#### [提示された抜粋]
::::::::::
所謂陸上設置型の賭博施設に関しては、アジア諸国は基本的には閉鎖的で、各国毎の制度に基づき、許諾され、かつ、かかる賭博行為が認められている国は限られることが現実である。宗教上の問題や社会的な問題より賭博行為が禁止されている国も多く、アジア全体としては、バラバラな構図が浮かびあがる。一方、90年代以降持続的に続くアジア各国の経済成長は、アジアにおける富裕層や中間所得層を拡大し、旅行や観光、またエンターテイメントや賭博に対する需要を大きく成長させている。インターネット技術の発展は、アジアの様々な国々の国民にもネット社会の恩典をもたらすことになり、個人消費力の高まり、余暇への需要の拡大と共に、(認められているか否かには関係無く)実態経済の中で、インターネットを通じた賭博行為が着実に、かつ確実に巨大な市場として形成されつつある。もっともこれは、国境を越えたサイバー世界の話であり、アジア諸国の中では、一部その正当性が疑問視される国を除き、制度として、インターネット賭博を認め、厳格な規制やライセンス制度のもとでサービスを提供させている国は殆ど無い。規制や制度の在り方が不案内である以上、これを明示的に許諾することが難しいということなのであろう。一方、制度としては禁止の対象となってはいても、為政者の意思とは全く別個に、実際のアジアの諸国民は、インターネット賭博市場にどっぷりつかりつつある現状がある。市場は急速に拡大、成長しつつあるのだが、データも統計も全く捕捉されておらず、かつ公表もされていないわけで、この正確な現状を把握することは不可能に近い。
バブル期は、ネット賭博市場は、毎年2ケタ成長を続けていたと想定されているが、市場実態は把握できていない。一方、不況期にあっても、手軽にアクセスが可能なネット賭博の世界は、明確に安定的な需要層を維持しており、ブロードバンドや高速ネットの普及に伴い、アジアにおいて急激に顧客数が増大していると想定されている。現状は、世界中の様々なネット賭博事業者がサイバー・スペースから効果的にアジア言語のサイトをオープンし、アジア市場へ既に参入している。
このアジアにおけるネット市場には、下記特色がある。
① 市場は確実に存在し、成長しつづけているが、アジア全域がインターネット賭博に関しては、一種の無法地帯であって、厳格な規制も法の執行も存在しない。欧米の主要先進国では、市場の実態を正確に把握し、政策指針を明確に打ち出し、そのための制度措置に入っているが、アジアの国々はまだそのレベルには達していない。主要先進国では、禁止制度を設け、法の執行に乗り出した国や、一部ネット賭博行為の自由化へと進む欧州等全くバラバラだが、少なくとも政策的に明確な主張がなされているのに反し、アジアではこれが全くないという状態が継続している。
::::::::::
データセットに含まれる項目
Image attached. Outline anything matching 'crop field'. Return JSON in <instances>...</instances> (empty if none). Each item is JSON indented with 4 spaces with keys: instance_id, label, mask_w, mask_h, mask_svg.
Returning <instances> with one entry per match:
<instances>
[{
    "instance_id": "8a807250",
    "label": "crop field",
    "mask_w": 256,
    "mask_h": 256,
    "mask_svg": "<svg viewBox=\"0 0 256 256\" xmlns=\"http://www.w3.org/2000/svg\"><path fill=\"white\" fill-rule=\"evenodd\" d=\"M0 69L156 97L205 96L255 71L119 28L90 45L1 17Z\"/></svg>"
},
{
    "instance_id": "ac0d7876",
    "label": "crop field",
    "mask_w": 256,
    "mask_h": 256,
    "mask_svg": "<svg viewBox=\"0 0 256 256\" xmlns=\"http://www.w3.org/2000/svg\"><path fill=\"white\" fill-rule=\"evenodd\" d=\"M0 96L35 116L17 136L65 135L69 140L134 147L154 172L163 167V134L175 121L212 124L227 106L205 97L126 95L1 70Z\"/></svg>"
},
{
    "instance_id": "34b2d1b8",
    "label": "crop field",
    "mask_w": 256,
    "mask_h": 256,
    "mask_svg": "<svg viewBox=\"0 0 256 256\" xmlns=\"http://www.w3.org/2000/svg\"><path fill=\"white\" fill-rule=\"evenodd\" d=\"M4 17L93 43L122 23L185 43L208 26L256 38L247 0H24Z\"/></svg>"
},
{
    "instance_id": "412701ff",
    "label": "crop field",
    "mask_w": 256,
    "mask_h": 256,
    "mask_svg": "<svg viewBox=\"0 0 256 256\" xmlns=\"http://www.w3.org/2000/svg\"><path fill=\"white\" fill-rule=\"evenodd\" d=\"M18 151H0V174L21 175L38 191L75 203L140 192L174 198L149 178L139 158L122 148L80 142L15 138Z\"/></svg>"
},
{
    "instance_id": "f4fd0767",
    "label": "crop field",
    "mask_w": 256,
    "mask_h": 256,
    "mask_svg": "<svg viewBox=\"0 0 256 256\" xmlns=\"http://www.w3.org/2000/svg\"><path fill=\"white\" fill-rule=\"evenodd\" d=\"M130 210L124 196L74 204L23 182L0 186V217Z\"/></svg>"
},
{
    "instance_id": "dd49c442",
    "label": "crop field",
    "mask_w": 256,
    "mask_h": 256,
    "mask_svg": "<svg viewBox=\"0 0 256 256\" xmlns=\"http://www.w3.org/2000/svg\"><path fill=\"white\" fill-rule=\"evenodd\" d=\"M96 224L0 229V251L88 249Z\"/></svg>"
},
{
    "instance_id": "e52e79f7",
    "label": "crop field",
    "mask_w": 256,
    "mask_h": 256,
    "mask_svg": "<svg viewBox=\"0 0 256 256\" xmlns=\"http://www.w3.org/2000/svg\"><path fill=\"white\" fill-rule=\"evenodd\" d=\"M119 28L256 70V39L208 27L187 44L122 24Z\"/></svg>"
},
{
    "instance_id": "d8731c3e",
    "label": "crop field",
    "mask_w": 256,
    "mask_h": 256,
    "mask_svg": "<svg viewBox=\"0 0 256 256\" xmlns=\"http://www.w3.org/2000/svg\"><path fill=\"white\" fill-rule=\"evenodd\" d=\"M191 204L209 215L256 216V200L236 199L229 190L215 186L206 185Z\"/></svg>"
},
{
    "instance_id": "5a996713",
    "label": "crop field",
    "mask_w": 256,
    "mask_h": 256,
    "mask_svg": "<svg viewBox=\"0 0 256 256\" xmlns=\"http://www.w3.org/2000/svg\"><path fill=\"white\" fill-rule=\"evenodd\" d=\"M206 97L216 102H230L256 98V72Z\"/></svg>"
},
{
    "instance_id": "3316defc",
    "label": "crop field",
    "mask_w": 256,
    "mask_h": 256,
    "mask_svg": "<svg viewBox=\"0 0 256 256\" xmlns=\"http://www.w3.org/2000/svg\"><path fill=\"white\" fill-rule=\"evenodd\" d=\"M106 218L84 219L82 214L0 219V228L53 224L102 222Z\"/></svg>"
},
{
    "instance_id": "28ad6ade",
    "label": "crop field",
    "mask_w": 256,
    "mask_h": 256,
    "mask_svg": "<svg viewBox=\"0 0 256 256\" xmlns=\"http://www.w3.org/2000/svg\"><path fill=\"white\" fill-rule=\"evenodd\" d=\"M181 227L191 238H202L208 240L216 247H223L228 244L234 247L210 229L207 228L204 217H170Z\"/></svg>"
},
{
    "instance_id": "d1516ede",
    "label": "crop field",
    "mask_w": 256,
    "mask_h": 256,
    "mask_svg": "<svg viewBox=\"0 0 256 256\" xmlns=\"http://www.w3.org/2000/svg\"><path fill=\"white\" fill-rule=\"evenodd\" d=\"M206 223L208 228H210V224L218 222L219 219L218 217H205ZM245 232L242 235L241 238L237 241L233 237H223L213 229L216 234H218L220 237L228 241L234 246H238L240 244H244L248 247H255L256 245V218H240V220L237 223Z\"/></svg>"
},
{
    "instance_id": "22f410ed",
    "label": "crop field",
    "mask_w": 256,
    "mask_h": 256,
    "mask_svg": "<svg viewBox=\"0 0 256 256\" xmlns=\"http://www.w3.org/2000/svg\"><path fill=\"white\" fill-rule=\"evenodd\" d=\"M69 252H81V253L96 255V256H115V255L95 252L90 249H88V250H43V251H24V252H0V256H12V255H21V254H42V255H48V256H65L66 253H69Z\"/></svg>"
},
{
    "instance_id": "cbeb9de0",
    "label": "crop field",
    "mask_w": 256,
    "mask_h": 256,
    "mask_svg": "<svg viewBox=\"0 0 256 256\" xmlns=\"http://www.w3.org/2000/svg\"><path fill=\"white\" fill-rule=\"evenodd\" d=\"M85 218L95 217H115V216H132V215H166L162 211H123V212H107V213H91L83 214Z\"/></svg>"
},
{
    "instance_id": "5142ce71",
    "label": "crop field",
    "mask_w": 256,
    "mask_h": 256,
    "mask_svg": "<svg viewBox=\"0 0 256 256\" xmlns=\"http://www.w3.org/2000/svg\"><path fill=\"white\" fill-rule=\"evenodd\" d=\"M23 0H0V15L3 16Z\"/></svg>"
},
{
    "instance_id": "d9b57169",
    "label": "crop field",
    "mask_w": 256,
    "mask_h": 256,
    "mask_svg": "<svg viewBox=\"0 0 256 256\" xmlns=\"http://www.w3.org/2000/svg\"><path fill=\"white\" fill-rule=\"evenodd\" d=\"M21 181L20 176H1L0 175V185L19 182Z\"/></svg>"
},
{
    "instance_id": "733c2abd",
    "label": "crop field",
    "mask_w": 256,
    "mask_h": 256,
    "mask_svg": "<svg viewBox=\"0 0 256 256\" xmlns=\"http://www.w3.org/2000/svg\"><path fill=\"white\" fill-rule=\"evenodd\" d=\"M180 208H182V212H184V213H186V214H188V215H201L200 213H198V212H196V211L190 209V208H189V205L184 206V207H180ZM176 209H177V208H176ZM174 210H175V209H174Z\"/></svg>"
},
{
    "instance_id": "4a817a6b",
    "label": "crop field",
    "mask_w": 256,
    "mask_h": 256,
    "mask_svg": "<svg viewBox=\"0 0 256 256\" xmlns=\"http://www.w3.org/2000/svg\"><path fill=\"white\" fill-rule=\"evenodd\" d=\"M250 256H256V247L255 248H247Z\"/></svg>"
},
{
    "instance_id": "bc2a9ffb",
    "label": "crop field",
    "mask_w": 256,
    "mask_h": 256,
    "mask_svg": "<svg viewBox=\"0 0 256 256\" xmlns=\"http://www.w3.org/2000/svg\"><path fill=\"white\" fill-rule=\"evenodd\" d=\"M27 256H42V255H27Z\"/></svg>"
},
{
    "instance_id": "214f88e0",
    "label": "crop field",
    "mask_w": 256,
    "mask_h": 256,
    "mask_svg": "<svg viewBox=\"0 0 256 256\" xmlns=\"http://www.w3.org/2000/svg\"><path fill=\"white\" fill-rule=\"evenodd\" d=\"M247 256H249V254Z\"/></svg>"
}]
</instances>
::::::::::
#### [取り組む課題]
1 > アジアのネット賭博に関する文章によると、90年代以降続くアジア各国の経済成長は、アジアにおいて何を拡大したとされていますか。
2 > アジアのネット賭博に関する文章では、アジア諸国でインターネット賭博を制度として認めている国が殆ど無い理由をどう説明していますか。
3 > アジアのネット賭博に関する文章の続きを、最後の文の後から書いてください。
資料はアジアのネット賭博に関する文章とは無関係です。

#### [各課題の回答]
1 > 富裕層や中間所得層です。

2 > 規制や制度の在り方が不案内であるため、インターネット賭博を明示的に許諾することが難しいからだと説明しています。

3 >
② マカオ、香港、マレーシア、フィリッピン等の既存のアジアにおけるカジノ運営事業者の子会社、関連会社がインターネット賭博市場に参入していることは間違いないが、マカオ、マレーシアの企業以外は、必ずしも市場において大きなプレゼンスを持っているわけではない。アジアに参入しているサイトは全て、既存のカリブ海、中南米、カナダ、オーストラリア、一部欧州諸国等でライセンスを得た事業者であり、明確に第三国から、アジア市場に参入している。但し、これら無数のネット賭博提供事業者の内、例えば日本企業等のアジアの出資者がいるか否かは正確に把握できていない。過少資本でも参入できる以上、この可能性は零ではないと共に、組織暴力団関係者が資金源として裏に存在している可能性も否定できない現実がある。尚、提供されている賭博種は、通常のインターネット・カジノ関連の賭博種が殆どになる。スポーツ・ブッキングやベット・エクスチェンジ、ロッテリー等のその他の賭博種がみられないのは、アジアの既存の国毎の独占事業者の担う賭博事業に直接抵触しうるからであろう。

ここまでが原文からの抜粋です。